Tuesday, 26 May 2009


The recent controversy in the UK about MPs' expenses begs the question whether we can ever trust them to be the guardians of public standards. Reluctantly perhaps, we need them - in a democracy we chose them to shape knowing that they will shape our lives according to party rules. They have nice little committees and clubs in Whitehall and Westminster and in order to do their job must spend public's money wisely .... But then, I've not been convinced by politicians for a long time and nor do I consider them wise in their decision-making ...

Public Money

There is something known as the trickle down effect, allegedly - that is that people at the lowest rung of the socio-economic ladder eventually feel the benefits of the wealth generated and/or spending by the powerful and rich in society. In other words the poor and powerless needn't complain because wealthy and powerful will eventually do them good.

Yeah right. By that token, we shouldn't really complain about the frivolity of British MPs who lavish tax-payers money on garden gates, hotel accomodation, dubious claims for second homes and home-cinema systems. They are clearly doing this for the public good that they serve. And when we do question - note here - I speak about the print and electronic media, we're intrusive - we judge politicians on matters other than the job in hand; we cross the line between politics and the personal, by probing their family matters and exposing others to an unforgiving media glare.

Notice that I don't flinch. We're luckier than most in the UK that we have a media* that is made up of hungry wolf packs, out there to hunt and savage their leadership. We're prepared to tear people down, by searching their trash cans and closets to shame and bring them to their knees for an exposé. We hound them and encircle them, making their lives difficult and leaving them nowhere to hide by dragging their colleagues, friends and nearest into the spotlight.

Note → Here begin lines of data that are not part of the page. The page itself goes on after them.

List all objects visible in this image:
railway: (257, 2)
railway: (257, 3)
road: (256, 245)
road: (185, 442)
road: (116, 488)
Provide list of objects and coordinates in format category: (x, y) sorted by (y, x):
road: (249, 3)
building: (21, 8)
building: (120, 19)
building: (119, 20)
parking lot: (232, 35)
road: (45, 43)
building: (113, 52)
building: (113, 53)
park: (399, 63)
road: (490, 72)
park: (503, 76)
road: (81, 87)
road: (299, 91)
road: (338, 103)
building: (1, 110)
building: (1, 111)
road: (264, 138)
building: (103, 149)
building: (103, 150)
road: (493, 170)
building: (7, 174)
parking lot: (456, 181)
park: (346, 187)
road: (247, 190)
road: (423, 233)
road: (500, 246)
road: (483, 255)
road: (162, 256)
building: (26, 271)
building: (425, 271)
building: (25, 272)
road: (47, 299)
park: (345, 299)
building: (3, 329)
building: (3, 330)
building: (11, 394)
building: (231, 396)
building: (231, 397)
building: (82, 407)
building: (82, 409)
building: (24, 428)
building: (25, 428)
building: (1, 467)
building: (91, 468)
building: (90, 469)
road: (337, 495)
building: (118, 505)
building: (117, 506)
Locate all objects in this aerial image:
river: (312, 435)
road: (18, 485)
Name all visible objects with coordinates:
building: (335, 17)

MPs will say that they have their standards and I don't claim to enjoy people squirming in embarassment the public domain. I don't like the notion of the innocent being dragged into this, but I do believe that the media, in pursuit of a kill, don't bother too much with the those people around politicians who are not complicit when they are on to something. It's the politicians that they target - precision targetting if you like.

The media has an agenda and they are not always fair - I know enough to know that, but that they periodically mount a campaign to scrutinise politicians is not something that I criticise them for. We can all sense the fishiness, the phoniness, the contrived photo ops and the carefully constructed smoothness that surrounds political movers and shakers. In a democracy it's even worse, because we are led to believe that because we have chosen these people, that we are, in part, responsible. Maybe we are, but the ever-decreasing number of ordinary people prepared to vote for politicians is actually an indictment on the whole mess that they have now come to represent. Just read this ludicrous story about an MP arrogantly claiming that people are jealous of his wealth.

Of course, as people, we're all fallible, politicians included. we all deserve to be forgiven, but I make an exception with politicians (or public campaigners or religious leaders). Cheat the people you claim to represent, distort the truth and then claim that the media is out to get you means that your beginning to outlive any usefulness that you may have had.

Serves them right if they are ousted or pressurised to go and the door closed on their return to power. Home-cinema systems indeed.